En cause : la multiplication des événements extrêmes (sécheresses et pluies diluviennes), la montée du niveau de la mer et, globalement, la dégradation de l’environnement. Le drainage de plus de 160 cours d’eau côtiers, la disparition d’environ la moitié des zones humides sur le littoral durant le XXe siècle, affecte directement l’état des zones côtières, car ces écosystèmes ont un rôle d’éponge et d’apport de sédiments.

Détérioration générale

Dans la région, la fréquence et l’intensité des événements extrêmes centennaux (qui ont une chance sur cent de se produire chaque année) pourraient augmenter de 10 % à 30 % d’ici le milieu du XXIe siècle, si nous réduisons nos émissions de gaz à effet de serre pour rester sous la barre de 1,5 °C de réchauffement. Sites remarquables et infrastructures sont menacés. Ainsi trois grands aéroports comptent parmi les vingt les plus exposés au risque d’inondation côtière dans le monde : Corfou, en Grèce, Pise et Venise, en Italie.

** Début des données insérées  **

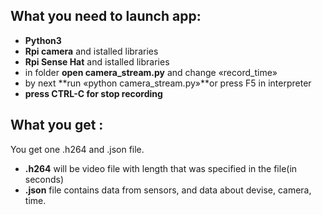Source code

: **What you need to launch app:**
------------------
* **Python3**
* **Rpi camera** and istalled libraries 
* **Rpi Sense Hat** and istalled libraries 
* in folder **open camera_stream.py** and change «record_time» 
* by next **run «python camera_stream.py»**or press F5 in interpreter
* **press CTRL-C for stop recording**

**What you get :**
------------------
You get one .h264 and .json file.
* **.h264** will be video file with length that was specified in the file(in seconds)
* **.json** file contains data from sensors, and data about devise, camera, time.


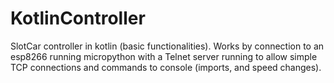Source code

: # KotlinController
SlotCar controller in kotlin (basic functionalities). Works by connection to an esp8266 running micropython with a Telnet server running to allow simple TCP connections and commands to console (imports, and speed changes).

Tout le pourtour méditerranéen se trouve confronté à une détérioration générale, qui s’accélère. Le recul de ses rivages en raison de l’érosion pourrait atteindre entre 17,5 et 23 mètres d’ici à 2050 par rapport à 2010. L’eau salée s’introduit dans une large part de ses aquifères, menaçant la ressource hydrique, mais aussi les sols. En surface, la température de l’air dans la zone méditerranéenne devrait augmenter par rapport à la période 1850-1900, de 2,1 °C en moyenne aux alentours de 2041-2060, puis de 2,2 °C supplémentaire en 2081-2100 avec le scénario de gaz à effet de serre le plus optimiste, et bien davantage en cas d’émissions soutenues.

L’état de la Méditerranée elle-même est également inquiétant. Dans leur résumé adressé aux décideurs, les scientifiques détaillent une longue liste des maux. Non seulement son niveau monte, mais son eau s’acidifie rapidement tandis que ses poissons sont surexploités. Elle est frappée par des vagues de chaleur déjà devenues 40 % plus fréquentes et 15 % plus longues au cours des deux dernières décennies. Ces phénomènes sont responsables de mortalités massives de coraux, éponges, mollusques, échinodermes… Les coups de chaud favorisent les infections de pathogènes et probablement les proliférations de méduses, d’autant plus qu’ils surviennent dans une eau particulièrement polluée.

Car la Grande Bleue est désormais largement contaminée par le plastique. Ce dérivé de pétrole représente pratiquement 100 % des déchets flottants et plus de 50 % de ceux qui tombent sur ces fonds. Les deux tiers proviennent des rivières et des activités humaines. La Méditerranée souffre d’autres pollutions : nitrates agricoles ou dus au défaut de traitement des eaux usées, métaux lourds et mercure dans les grands poissons prédateurs, particules et gaz émis par le trafic maritime, etc.

Cette palette de polluants couplée au réchauffement menace la santé humaine, la quantité et la qualité de l’eau, la production d’énergie, ainsi que les rendements agricoles, l’aquaculture, la pêche. Les rapporteurs observent que les récoltes d’olives, raisin, céréales, légumes sont d’ores et déjà affectées, ce qui pèse sur la sécurité alimentaire des Méditerranéens.